Collected data:
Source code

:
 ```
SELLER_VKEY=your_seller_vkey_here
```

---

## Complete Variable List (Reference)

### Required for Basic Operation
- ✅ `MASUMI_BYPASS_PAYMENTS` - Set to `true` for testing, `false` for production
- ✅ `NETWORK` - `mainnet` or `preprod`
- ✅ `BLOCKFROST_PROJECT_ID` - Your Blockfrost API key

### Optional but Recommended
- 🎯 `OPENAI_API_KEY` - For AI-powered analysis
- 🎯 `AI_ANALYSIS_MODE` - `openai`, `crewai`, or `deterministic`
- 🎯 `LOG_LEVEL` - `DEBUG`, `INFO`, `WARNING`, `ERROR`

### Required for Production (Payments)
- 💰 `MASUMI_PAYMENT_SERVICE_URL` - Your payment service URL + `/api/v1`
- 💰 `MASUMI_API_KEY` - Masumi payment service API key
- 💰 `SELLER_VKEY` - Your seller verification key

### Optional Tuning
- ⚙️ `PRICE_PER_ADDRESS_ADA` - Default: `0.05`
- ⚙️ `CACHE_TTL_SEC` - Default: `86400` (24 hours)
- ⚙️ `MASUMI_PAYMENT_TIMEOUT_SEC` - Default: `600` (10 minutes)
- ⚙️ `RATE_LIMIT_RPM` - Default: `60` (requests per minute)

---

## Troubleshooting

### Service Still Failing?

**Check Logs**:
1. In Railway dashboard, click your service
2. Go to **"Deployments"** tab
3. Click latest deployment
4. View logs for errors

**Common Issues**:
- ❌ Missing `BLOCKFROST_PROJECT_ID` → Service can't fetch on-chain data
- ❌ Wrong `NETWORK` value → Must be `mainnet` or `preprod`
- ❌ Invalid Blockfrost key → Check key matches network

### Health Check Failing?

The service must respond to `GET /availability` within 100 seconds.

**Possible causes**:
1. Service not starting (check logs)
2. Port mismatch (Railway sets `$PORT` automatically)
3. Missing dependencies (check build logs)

• _WORK ITEM_
Write out again only the lines from the one with "2. Port mismatch" through the last line of the records above. Keep every word as it stands.

• _WRITTEN SOLUTION_
2. Port mismatch (Railway sets `$PORT` automatically)
3. Missing dependencies (check build logs)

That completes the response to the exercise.